◆ **INSTRUCTIONS TO FOLLOW**
Can you copy every item below character for character, leaving the pictures out of your answer?

[[ INFORMATION GIVEN, beginning ]]

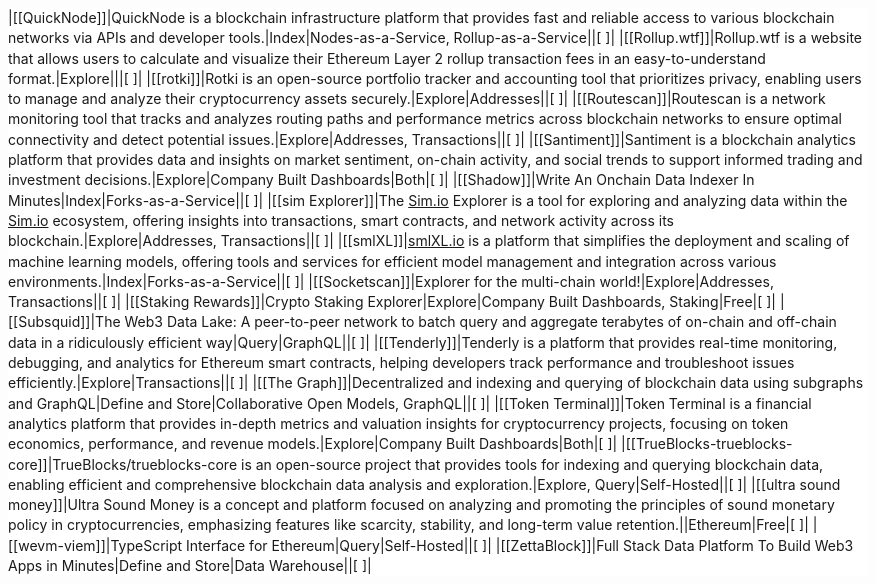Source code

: |[[QuickNode]]|QuickNode is a blockchain infrastructure platform that provides fast and reliable access to various blockchain networks via APIs and developer tools.|Index|Nodes-as-a-Service, Rollup-as-a-Service||[ ]|
|[[Rollup.wtf]]|Rollup.wtf is a website that allows users to calculate and visualize their Ethereum Layer 2 rollup transaction fees in an easy-to-understand format.|Explore|||[ ]|
|[[rotki]]|Rotki is an open-source portfolio tracker and accounting tool that prioritizes privacy, enabling users to manage and analyze their cryptocurrency assets securely.|Explore|Addresses||[ ]|
|[[Routescan]]|Routescan is a network monitoring tool that tracks and analyzes routing paths and performance metrics across blockchain networks to ensure optimal connectivity and detect potential issues.|Explore|Addresses, Transactions||[ ]|
|[[Santiment]]|Santiment is a blockchain analytics platform that provides data and insights on market sentiment, on-chain activity, and social trends to support informed trading and investment decisions.|Explore|Company Built Dashboards|Both|[ ]|
|[[Shadow]]|Write An Onchain Data Indexer In Minutes|Index|Forks-as-a-Service||[ ]|
|[[sim Explorer]]|The [Sim.io](http://sim.io/) Explorer is a tool for exploring and analyzing data within the [Sim.io](http://sim.io/) ecosystem, offering insights into transactions, smart contracts, and network activity across its blockchain.|Explore|Addresses, Transactions||[ ]|
|[[smlXL]]|[smlXL.io](http://smlxl.io/) is a platform that simplifies the deployment and scaling of machine learning models, offering tools and services for efficient model management and integration across various environments.|Index|Forks-as-a-Service||[ ]|
|[[Socketscan]]|Explorer for the multi-chain world!|Explore|Addresses, Transactions||[ ]|
|[[Staking Rewards]]|Crypto Staking Explorer|Explore|Company Built Dashboards, Staking|Free|[ ]|
|[[Subsquid]]|The Web3 Data Lake: A peer-to-peer network to batch query and aggregate terabytes of on-chain and off-chain data in a ridiculously efficient way|Query|GraphQL||[ ]|
|[[Tenderly]]|Tenderly is a platform that provides real-time monitoring, debugging, and analytics for Ethereum smart contracts, helping developers track performance and troubleshoot issues efficiently.|Explore|Transactions||[ ]|
|[[The Graph]]|Decentralized and indexing and querying of blockchain data using subgraphs and GraphQL|Define and Store|Collaborative Open Models, GraphQL||[ ]|
|[[Token Terminal]]|Token Terminal is a financial analytics platform that provides in-depth metrics and valuation insights for cryptocurrency projects, focusing on token economics, performance, and revenue models.|Explore|Company Built Dashboards|Both|[ ]|
|[[TrueBlocks-trueblocks-core]]|TrueBlocks/trueblocks-core is an open-source project that provides tools for indexing and querying blockchain data, enabling efficient and comprehensive blockchain data analysis and exploration.|Explore, Query|Self-Hosted||[ ]|
|[[ultra sound money]]|Ultra Sound Money is a concept and platform focused on analyzing and promoting the principles of sound monetary policy in cryptocurrencies, emphasizing features like scarcity, stability, and long-term value retention.||Ethereum|Free|[ ]|
|[[wevm-viem]]|TypeScript Interface for Ethereum|Query|Self-Hosted||[ ]|
|[[ZettaBlock]]|Full Stack Data Platform To Build Web3 Apps in Minutes|Define and Store|Data Warehouse||[ ]|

[[ INFORMATION GIVEN, end ]]

◆ **ANSWER TO THIS PROBLEM**
Source code

: |[[QuickNode]]|QuickNode is a blockchain infrastructure platform that provides fast and reliable access to various blockchain networks via APIs and developer tools.|Index|Nodes-as-a-Service, Rollup-as-a-Service||[ ]|
|[[Rollup.wtf]]|Rollup.wtf is a website that allows users to calculate and visualize their Ethereum Layer 2 rollup transaction fees in an easy-to-understand format.|Explore|||[ ]|
|[[rotki]]|Rotki is an open-source portfolio tracker and accounting tool that prioritizes privacy, enabling users to manage and analyze their cryptocurrency assets securely.|Explore|Addresses||[ ]|
|[[Routescan]]|Routescan is a network monitoring tool that tracks and analyzes routing paths and performance metrics across blockchain networks to ensure optimal connectivity and detect potential issues.|Explore|Addresses, Transactions||[ ]|
|[[Santiment]]|Santiment is a blockchain analytics platform that provides data and insights on market sentiment, on-chain activity, and social trends to support informed trading and investment decisions.|Explore|Company Built Dashboards|Both|[ ]|
|[[Shadow]]|Write An Onchain Data Indexer In Minutes|Index|Forks-as-a-Service||[ ]|
|[[sim Explorer]]|The [Sim.io](http://sim.io/) Explorer is a tool for exploring and analyzing data within the [Sim.io](http://sim.io/) ecosystem, offering insights into transactions, smart contracts, and network activity across its blockchain.|Explore|Addresses, Transactions||[ ]|
|[[smlXL]]|[smlXL.io](http://smlxl.io/) is a platform that simplifies the deployment and scaling of machine learning models, offering tools and services for efficient model management and integration across various environments.|Index|Forks-as-a-Service||[ ]|
|[[Socketscan]]|Explorer for the multi-chain world!|Explore|Addresses, Transactions||[ ]|
|[[Staking Rewards]]|Crypto Staking Explorer|Explore|Company Built Dashboards, Staking|Free|[ ]|
|[[Subsquid]]|The Web3 Data Lake: A peer-to-peer network to batch query and aggregate terabytes of on-chain and off-chain data in a ridiculously efficient way|Query|GraphQL||[ ]|
|[[Tenderly]]|Tenderly is a platform that provides real-time monitoring, debugging, and analytics for Ethereum smart contracts, helping developers track performance and troubleshoot issues efficiently.|Explore|Transactions||[ ]|
|[[The Graph]]|Decentralized and indexing and querying of blockchain data using subgraphs and GraphQL|Define and Store|Collaborative Open Models, GraphQL||[ ]|
|[[Token Terminal]]|Token Terminal is a financial analytics platform that provides in-depth metrics and valuation insights for cryptocurrency projects, focusing on token economics, performance, and revenue models.|Explore|Company Built Dashboards|Both|[ ]|
|[[TrueBlocks-trueblocks-core]]|TrueBlocks/trueblocks-core is an open-source project that provides tools for indexing and querying blockchain data, enabling efficient and comprehensive blockchain data analysis and exploration.|Explore, Query|Self-Hosted||[ ]|
|[[ultra sound money]]|Ultra Sound Money is a concept and platform focused on analyzing and promoting the principles of sound monetary policy in cryptocurrencies, emphasizing features like scarcity, stability, and long-term value retention.||Ethereum|Free|[ ]|
|[[wevm-viem]]|TypeScript Interface for Ethereum|Query|Self-Hosted||[ ]|
|[[ZettaBlock]]|Full Stack Data Platform To Build Web3 Apps in Minutes|Define and Store|Data Warehouse||[ ]|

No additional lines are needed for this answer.